• [Work to complete] In the data that follows, count every line holding the string "each" and give the count alone.

━━━ Recorded information ━━━

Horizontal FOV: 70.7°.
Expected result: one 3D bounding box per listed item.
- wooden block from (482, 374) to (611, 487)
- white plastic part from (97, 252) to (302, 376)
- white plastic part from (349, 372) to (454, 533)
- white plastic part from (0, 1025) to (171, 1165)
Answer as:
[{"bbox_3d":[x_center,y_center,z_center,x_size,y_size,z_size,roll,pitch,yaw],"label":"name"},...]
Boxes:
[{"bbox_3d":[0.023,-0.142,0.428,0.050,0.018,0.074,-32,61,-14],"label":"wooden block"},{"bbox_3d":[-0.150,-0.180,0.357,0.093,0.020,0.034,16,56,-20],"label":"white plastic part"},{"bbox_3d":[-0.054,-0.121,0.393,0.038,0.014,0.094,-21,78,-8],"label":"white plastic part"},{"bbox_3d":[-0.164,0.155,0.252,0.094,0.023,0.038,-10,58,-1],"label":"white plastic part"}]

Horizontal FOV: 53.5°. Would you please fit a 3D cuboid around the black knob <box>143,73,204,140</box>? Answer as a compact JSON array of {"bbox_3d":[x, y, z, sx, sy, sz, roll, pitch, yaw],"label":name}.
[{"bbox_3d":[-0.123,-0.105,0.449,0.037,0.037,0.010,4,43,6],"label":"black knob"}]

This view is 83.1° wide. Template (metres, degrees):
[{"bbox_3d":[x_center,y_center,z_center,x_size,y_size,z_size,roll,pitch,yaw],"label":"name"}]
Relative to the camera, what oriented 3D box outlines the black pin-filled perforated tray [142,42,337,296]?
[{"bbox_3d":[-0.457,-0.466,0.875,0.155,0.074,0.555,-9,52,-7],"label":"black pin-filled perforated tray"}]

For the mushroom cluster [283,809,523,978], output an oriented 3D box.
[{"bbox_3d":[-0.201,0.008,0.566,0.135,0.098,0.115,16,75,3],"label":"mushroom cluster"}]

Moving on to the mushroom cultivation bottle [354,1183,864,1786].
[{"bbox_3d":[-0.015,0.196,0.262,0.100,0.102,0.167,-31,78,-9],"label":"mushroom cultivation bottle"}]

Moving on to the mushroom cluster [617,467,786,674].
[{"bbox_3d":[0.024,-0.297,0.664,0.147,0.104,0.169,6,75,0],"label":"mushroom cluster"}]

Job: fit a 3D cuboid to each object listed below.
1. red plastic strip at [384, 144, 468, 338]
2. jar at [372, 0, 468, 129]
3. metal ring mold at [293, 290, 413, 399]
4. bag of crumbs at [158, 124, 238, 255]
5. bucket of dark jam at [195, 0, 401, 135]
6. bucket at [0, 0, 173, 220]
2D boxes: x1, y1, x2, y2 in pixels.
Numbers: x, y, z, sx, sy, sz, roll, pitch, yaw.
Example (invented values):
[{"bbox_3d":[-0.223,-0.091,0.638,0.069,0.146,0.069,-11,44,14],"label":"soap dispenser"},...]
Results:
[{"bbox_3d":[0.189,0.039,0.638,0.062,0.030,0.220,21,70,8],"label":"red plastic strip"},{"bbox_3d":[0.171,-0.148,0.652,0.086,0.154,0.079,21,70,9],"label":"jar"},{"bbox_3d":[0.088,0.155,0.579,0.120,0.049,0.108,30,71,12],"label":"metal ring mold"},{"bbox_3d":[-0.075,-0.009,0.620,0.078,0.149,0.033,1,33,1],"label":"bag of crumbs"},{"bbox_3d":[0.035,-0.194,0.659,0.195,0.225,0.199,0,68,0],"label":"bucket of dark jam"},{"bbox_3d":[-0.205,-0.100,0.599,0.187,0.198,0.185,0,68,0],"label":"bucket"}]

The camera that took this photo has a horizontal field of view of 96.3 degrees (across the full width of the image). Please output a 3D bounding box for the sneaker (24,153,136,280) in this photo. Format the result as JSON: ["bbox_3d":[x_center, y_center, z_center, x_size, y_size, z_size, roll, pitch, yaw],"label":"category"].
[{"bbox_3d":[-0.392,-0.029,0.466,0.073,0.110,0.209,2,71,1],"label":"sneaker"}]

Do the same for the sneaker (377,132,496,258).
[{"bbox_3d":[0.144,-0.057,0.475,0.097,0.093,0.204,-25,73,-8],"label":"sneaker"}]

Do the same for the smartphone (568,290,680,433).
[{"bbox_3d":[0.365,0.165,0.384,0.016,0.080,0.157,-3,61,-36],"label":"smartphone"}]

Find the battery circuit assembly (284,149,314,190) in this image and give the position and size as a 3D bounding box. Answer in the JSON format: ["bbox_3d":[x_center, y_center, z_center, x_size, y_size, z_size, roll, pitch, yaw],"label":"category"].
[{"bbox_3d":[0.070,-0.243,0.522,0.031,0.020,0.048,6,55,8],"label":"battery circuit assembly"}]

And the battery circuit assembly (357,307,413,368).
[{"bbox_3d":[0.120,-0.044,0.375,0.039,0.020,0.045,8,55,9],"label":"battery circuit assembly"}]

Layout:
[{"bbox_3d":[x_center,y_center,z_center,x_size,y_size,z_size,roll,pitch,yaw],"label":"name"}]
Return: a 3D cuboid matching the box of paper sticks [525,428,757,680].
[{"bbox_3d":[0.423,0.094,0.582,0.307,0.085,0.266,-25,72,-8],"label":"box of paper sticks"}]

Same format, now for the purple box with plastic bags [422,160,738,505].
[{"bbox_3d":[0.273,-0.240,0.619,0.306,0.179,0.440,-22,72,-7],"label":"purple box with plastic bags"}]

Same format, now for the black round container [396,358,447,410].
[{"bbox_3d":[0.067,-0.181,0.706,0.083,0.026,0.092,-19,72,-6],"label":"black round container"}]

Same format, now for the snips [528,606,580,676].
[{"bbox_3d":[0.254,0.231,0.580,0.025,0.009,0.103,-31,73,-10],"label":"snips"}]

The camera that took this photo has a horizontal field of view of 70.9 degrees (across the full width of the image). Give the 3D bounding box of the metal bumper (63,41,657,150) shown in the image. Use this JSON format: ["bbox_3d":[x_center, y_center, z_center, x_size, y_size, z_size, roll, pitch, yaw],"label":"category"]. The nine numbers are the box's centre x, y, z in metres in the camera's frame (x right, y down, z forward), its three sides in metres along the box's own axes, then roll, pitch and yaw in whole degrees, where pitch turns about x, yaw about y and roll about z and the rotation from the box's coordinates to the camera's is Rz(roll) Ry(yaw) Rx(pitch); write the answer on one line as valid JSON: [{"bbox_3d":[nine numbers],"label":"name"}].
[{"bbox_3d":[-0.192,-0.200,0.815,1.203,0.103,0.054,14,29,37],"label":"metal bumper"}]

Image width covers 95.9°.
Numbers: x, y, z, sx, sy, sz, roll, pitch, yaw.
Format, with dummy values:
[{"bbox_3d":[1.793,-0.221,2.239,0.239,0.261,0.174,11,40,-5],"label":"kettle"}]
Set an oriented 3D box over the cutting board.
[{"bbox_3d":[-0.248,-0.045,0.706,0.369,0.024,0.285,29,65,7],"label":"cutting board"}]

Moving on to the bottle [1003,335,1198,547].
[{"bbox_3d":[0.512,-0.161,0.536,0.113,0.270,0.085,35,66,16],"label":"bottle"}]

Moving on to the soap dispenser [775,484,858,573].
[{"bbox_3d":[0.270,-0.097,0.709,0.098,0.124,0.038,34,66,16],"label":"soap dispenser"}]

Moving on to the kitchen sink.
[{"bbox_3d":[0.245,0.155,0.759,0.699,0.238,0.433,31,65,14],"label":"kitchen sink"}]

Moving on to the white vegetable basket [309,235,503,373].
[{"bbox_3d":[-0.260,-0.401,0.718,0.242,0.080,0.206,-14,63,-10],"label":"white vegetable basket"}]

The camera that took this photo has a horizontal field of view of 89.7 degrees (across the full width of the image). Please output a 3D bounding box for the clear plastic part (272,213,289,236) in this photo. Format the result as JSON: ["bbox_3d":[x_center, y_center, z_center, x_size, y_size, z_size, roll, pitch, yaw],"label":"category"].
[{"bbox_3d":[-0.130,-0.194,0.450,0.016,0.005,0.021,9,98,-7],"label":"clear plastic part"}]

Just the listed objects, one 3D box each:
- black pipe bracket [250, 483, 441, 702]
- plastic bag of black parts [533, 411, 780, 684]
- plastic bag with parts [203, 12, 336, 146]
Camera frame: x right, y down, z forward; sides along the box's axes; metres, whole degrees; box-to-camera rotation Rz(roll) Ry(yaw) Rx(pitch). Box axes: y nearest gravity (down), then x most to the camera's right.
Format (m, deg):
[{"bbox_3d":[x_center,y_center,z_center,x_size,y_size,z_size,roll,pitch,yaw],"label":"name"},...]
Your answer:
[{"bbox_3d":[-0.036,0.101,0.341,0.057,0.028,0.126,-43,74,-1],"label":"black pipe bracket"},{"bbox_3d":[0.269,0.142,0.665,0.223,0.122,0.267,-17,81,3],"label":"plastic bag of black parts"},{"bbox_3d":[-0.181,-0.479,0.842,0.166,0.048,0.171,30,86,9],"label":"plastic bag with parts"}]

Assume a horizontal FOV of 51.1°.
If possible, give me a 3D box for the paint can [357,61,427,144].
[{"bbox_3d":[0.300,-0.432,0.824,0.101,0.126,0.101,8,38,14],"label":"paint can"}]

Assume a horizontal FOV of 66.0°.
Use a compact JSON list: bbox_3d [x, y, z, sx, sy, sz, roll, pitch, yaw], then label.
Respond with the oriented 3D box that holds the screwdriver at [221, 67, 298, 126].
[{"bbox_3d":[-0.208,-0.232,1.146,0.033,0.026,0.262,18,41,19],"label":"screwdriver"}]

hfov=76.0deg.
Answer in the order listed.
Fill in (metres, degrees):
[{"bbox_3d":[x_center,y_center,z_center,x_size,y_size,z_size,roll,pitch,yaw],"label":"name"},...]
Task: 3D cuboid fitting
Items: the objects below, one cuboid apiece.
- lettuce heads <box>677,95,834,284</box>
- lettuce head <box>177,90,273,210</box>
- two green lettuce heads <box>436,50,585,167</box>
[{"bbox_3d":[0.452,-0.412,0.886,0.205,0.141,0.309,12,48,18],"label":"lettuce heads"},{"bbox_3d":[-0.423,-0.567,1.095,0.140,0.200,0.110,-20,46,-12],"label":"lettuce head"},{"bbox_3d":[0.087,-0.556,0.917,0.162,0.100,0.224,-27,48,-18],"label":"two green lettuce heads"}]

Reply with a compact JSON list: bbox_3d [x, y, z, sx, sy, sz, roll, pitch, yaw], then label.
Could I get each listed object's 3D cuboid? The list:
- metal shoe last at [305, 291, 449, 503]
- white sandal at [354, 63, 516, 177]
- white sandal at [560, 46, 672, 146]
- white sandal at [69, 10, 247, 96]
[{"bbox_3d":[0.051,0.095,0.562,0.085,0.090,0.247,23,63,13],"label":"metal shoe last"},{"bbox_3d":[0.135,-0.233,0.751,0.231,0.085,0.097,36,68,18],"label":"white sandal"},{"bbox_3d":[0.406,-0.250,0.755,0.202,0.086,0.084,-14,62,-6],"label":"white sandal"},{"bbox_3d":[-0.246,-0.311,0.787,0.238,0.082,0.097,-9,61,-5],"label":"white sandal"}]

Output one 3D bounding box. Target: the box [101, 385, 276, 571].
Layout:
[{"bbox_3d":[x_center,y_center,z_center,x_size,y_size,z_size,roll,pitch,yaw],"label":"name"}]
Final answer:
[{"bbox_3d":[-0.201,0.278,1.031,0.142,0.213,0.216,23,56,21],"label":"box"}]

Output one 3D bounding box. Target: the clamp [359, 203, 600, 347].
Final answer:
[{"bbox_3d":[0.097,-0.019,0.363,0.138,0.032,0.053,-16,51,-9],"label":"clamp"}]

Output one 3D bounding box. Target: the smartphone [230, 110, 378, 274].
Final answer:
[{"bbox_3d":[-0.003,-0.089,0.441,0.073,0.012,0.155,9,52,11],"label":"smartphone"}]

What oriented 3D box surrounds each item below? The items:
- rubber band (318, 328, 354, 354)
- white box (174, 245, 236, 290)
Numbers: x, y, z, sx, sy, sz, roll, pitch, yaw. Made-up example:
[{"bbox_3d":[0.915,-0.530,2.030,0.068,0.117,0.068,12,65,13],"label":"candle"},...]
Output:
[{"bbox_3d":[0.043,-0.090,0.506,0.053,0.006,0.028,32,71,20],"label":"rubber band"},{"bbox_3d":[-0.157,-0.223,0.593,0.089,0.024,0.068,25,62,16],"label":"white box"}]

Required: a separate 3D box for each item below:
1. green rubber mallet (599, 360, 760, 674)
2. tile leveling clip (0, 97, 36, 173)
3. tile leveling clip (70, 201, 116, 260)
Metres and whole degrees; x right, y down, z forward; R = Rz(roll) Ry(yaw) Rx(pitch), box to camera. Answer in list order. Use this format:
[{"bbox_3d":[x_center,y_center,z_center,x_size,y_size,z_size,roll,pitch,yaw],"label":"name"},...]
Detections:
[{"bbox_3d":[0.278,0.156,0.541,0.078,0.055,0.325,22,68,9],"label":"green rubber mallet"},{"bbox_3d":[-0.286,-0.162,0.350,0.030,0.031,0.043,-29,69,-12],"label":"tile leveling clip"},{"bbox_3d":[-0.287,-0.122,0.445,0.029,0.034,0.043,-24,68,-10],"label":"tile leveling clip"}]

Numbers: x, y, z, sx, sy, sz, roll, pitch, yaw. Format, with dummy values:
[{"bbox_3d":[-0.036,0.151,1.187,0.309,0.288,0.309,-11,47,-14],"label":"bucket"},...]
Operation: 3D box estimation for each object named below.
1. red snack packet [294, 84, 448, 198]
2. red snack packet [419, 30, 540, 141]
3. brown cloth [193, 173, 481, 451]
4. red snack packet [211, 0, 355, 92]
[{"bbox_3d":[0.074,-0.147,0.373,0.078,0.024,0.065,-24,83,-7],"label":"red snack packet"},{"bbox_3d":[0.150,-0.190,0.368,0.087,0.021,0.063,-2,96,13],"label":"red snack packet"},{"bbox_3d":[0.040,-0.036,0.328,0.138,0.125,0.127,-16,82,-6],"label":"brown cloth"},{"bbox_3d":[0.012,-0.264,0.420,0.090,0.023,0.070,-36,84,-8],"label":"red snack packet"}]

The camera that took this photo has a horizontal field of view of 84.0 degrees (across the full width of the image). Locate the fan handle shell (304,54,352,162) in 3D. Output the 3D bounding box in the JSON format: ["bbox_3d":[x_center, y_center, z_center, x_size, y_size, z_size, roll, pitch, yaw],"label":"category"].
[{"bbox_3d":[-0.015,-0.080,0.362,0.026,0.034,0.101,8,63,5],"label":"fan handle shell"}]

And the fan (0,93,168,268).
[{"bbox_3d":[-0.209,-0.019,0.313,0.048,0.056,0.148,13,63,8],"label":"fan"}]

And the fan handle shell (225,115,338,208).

━━━

• [Written reply] 6